Let’s not repeat the ‘90s
In the 1990s, NAPE took a conciliatory approach to then Liberal premier Clyde Wells, and our members suffered for years. You took rollbacks, wages freezes, and wholesale job losses. Now we have another arrogant premier. A premier who during the election campaign said there’d be no job losses, yet his budget made it clear 400 NAPE and CUPE members, close to 300 teachers, and hundreds of managers will lose their jobs by the end of 2005. He told us what he needed to say to get elected, then went back on his word.
And what about his claim at NAPE’s 2001 Biennial Convention that he wouldn’t use the “extraordinary powers of the legislature, powers no other employer enjoys.” Yet he has already threatened to legislate NAPE and CUPE members back to work.
The premier has also claimed he “didn’t know” the province was in such bad financial state. Yet in March of 2004, Loyola Sullivan told the House of Assembly he knew the deficit was close to $750 million. The premier spent our money to have PriceWaterhouseCoopers (PWC) prepare a report on the province’s finances. He spent the money so that Tory hack Michael Gourley would give the premier something to beat the unions with. A report on provincial finances by the Canadian Centre for Policy Alternatives, commissioned by NAPE, puts the debt at much lower figures than the PWC report. But then, so does the budget finance minister Loyola Sullivan brought down. The fact is, the province is in hard shape, but it is not in the mess the Tories would have you believe it is in. We agreed to a two-year wage freeze. Now it’s time for the premier to do his share.

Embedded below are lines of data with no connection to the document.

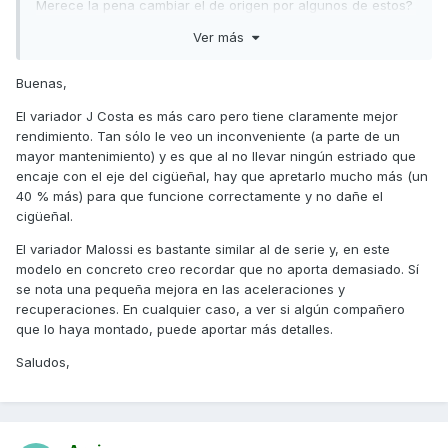
Merece la pena cambiar el de origen por algunos de estos?
Ver más
Saludos .
Buenas,
El variador J Costa es más caro pero tiene claramente mejor
rendimiento. Tan sólo le veo un inconveniente (a parte de un
mayor mantenimiento) y es que al no llevar ningún estriado que
encaje con el eje del cigüeñal, hay que apretarlo mucho más (un
40 % más) para que funcione correctamente y no dañe el
cigüeñal.
El variador Malossi es bastante similar al de serie y, en este
modelo en concreto creo recordar que no aporta demasiado. Sí
se nota una pequeña mejora en las aceleraciones y
recuperaciones. En cualquier caso, a ver si algún compañero
que lo haya montado, puede aportar más detalles.
Saludos,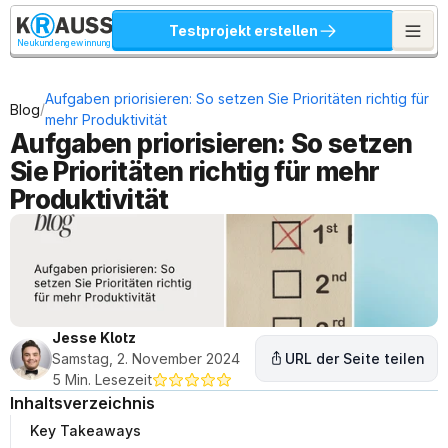
Testprojekt erstellen
Neukundengewinnung
Aufgaben priorisieren: So setzen Sie Prioritäten richtig für 
/
Blog
mehr Produktivität
Aufgaben priorisieren: So setzen 
Sie Prioritäten richtig für mehr 
Produktivität
Jesse Klotz
Samstag, 2. November 2024
URL der Seite teilen
5 Min. Lesezeit
Inhaltsverzeichnis
Key Takeaways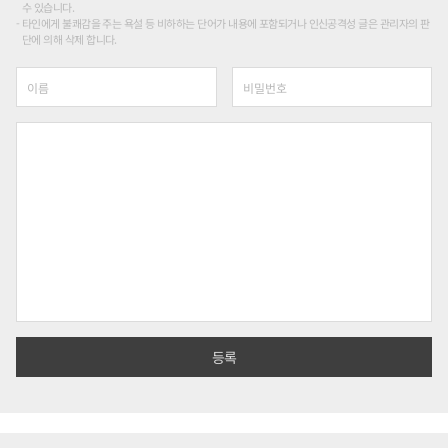
수 있습니다.
타인에게 불쾌감을 주는 욕설 등 비하하는 단어가 내용에 포함되거나 인신공격성 글은 관리자의 판
단에 의해 삭제 합니다.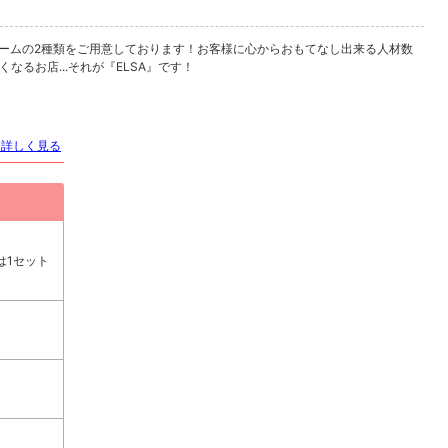
ルームの2種類をご用意しております！お客様に心からおもてなし出来る人材数
るお店...それが『ELSA』です！
を詳しく見る
様は1セット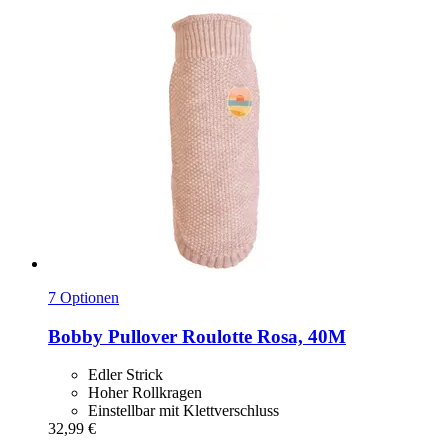
7 Optionen
Bobby
Pullover Roulotte Rosa, 40M
Edler Strick
Hoher Rollkragen
Einstellbar mit Klettverschluss
32,99 €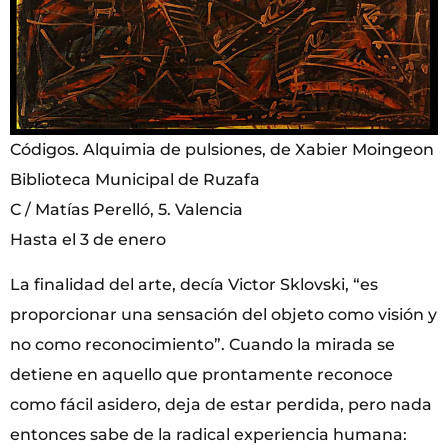
Códigos. Alquimia de pulsiones, de Xabier Moingeon
Biblioteca Municipal de Ruzafa
C / Matías Perelló, 5. Valencia
Hasta el 3 de enero
La finalidad del arte, decía Victor Sklovski, “es
proporcionar una sensación del objeto como visión y
no como reconocimiento”. Cuando la mirada se
detiene en aquello que prontamente reconoce
como fácil asidero, deja de estar perdida, pero nada
entonces sabe de la radical experiencia humana:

And what’s with the premier implying that NAPE or CUPE members had anything to do with beating up his son at a bar in St. John’s on budget night? But more important, where does he get off saying if a union member goes near his family or the family of one of his members, he’ll keep us out ‘til the cows come home. Only an egomaniac would punish 20,000 people for the actions of one person, a person who probably isn’t a NAPE or CUPE member. But what kind of egomaniac would deprive everybody in this province of public services to satisfy his very personal thirst for revenge? This is a man who doesn’t hesitate to abuse his power as premier.
Speaking about abusing his power, what’s with his negotiating with picketers on the picket line? Don’t say he doesn’t know any better. He found a few vulnerable members and misled them about what government was offering. If we didn’t have to negotiate a settlement with this man, we’d be charging him under the Labour Relations Act.